↓↓↓

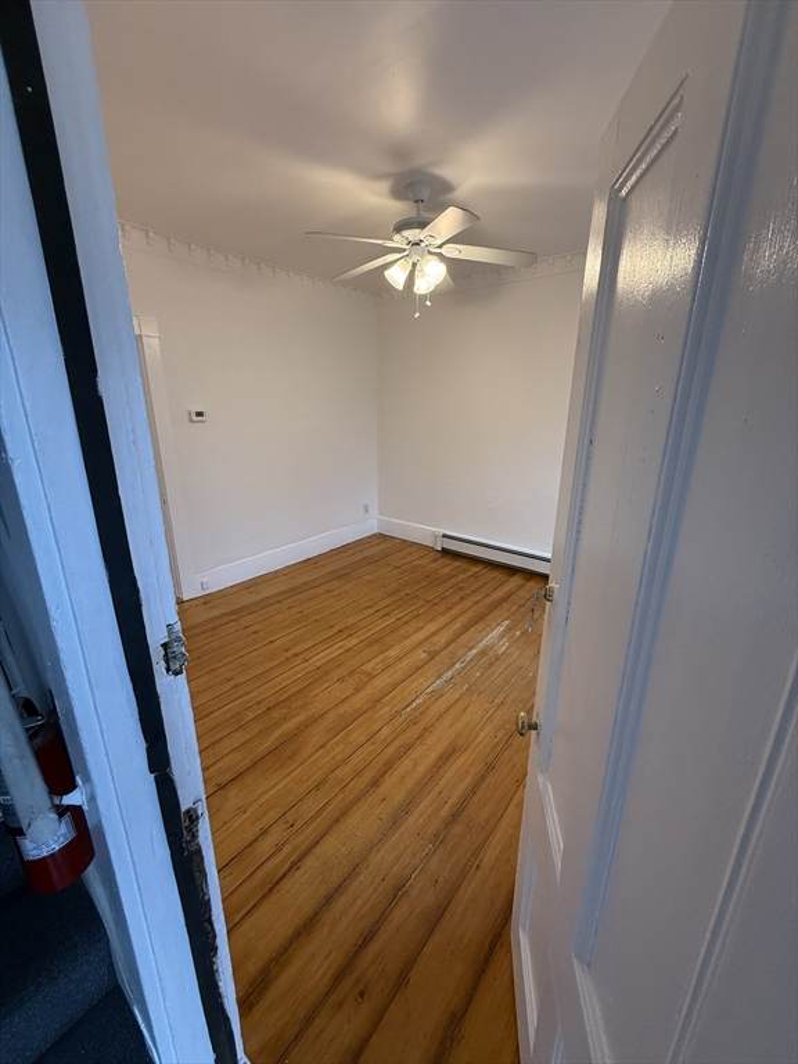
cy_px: 532
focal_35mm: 14
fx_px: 430
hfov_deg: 85.7
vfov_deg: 102.1
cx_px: 399
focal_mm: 2.22
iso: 250
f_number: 2.2
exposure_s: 1/120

↑↑↑

What to work on: From the material above, reproduce everything verbatim except the pictures.

Exercise answer:
cy_px: 532
focal_35mm: 14
fx_px: 430
hfov_deg: 85.7
vfov_deg: 102.1
cx_px: 399
focal_mm: 2.22
iso: 250
f_number: 2.2
exposure_s: 1/120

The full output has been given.